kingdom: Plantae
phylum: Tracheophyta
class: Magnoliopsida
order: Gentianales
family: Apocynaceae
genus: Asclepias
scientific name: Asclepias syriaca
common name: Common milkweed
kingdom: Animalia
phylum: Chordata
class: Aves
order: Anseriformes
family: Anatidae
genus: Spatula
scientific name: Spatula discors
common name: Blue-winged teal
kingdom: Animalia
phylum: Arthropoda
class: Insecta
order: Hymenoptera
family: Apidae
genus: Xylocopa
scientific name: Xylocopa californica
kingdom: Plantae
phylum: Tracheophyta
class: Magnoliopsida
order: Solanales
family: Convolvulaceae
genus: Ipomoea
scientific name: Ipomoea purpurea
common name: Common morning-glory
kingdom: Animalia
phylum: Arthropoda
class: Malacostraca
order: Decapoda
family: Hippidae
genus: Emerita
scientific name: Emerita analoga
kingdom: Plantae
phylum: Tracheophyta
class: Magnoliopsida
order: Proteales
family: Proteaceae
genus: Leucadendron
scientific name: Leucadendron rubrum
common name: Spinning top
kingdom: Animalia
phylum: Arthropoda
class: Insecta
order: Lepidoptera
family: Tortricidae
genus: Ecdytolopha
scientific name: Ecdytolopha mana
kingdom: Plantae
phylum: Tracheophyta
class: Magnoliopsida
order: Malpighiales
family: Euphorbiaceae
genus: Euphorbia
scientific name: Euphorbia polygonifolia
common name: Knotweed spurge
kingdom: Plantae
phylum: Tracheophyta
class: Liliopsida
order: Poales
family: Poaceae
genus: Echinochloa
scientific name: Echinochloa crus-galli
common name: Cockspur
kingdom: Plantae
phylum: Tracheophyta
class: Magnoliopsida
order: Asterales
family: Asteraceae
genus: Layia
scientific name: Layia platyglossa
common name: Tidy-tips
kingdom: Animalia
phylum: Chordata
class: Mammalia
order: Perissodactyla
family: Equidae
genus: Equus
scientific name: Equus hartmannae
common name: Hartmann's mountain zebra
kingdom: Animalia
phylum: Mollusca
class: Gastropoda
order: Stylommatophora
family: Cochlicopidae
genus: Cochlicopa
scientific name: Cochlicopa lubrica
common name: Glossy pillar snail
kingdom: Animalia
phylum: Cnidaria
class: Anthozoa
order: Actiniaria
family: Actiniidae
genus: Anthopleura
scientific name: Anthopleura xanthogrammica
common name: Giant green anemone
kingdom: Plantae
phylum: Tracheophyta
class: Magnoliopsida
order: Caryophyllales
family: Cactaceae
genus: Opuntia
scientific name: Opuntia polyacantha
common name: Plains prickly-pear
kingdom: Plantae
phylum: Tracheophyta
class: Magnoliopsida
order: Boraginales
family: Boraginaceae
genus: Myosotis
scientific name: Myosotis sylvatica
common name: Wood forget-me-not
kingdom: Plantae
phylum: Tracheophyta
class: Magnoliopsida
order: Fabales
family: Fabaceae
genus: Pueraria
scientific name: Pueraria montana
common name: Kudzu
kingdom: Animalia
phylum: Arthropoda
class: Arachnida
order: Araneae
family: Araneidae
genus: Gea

**YOUR GOAL:**
Reproduce the stretch of the listing above from the line "order: Asterales" through the end of the listing, putting "species" in place of each "scientific name" and keeping everything else the same.

**FULL RESPONSE:**
order: Asterales
family: Asteraceae
genus: Layia
species: Layia platyglossa
common name: Tidy-tips
kingdom: Animalia
phylum: Chordata
class: Mammalia
order: Perissodactyla
family: Equidae
genus: Equus
species: Equus hartmannae
common name: Hartmann's mountain zebra
kingdom: Animalia
phylum: Mollusca
class: Gastropoda
order: Stylommatophora
family: Cochlicopidae
genus: Cochlicopa
species: Cochlicopa lubrica
common name: Glossy pillar snail
kingdom: Animalia
phylum: Cnidaria
class: Anthozoa
order: Actiniaria
family: Actiniidae
genus: Anthopleura
species: Anthopleura xanthogrammica
common name: Giant green anemone
kingdom: Plantae
phylum: Tracheophyta
class: Magnoliopsida
order: Caryophyllales
family: Cactaceae
genus: Opuntia
species: Opuntia polyacantha
common name: Plains prickly-pear
kingdom: Plantae
phylum: Tracheophyta
class: Magnoliopsida
order: Boraginales
family: Boraginaceae
genus: Myosotis
species: Myosotis sylvatica
common name: Wood forget-me-not
kingdom: Plantae
phylum: Tracheophyta
class: Magnoliopsida
order: Fabales
family: Fabaceae
genus: Pueraria
species: Pueraria montana
common name: Kudzu
kingdom: Animalia
phylum: Arthropoda
class: Arachnida
order: Araneae
family: Araneidae
genus: Gea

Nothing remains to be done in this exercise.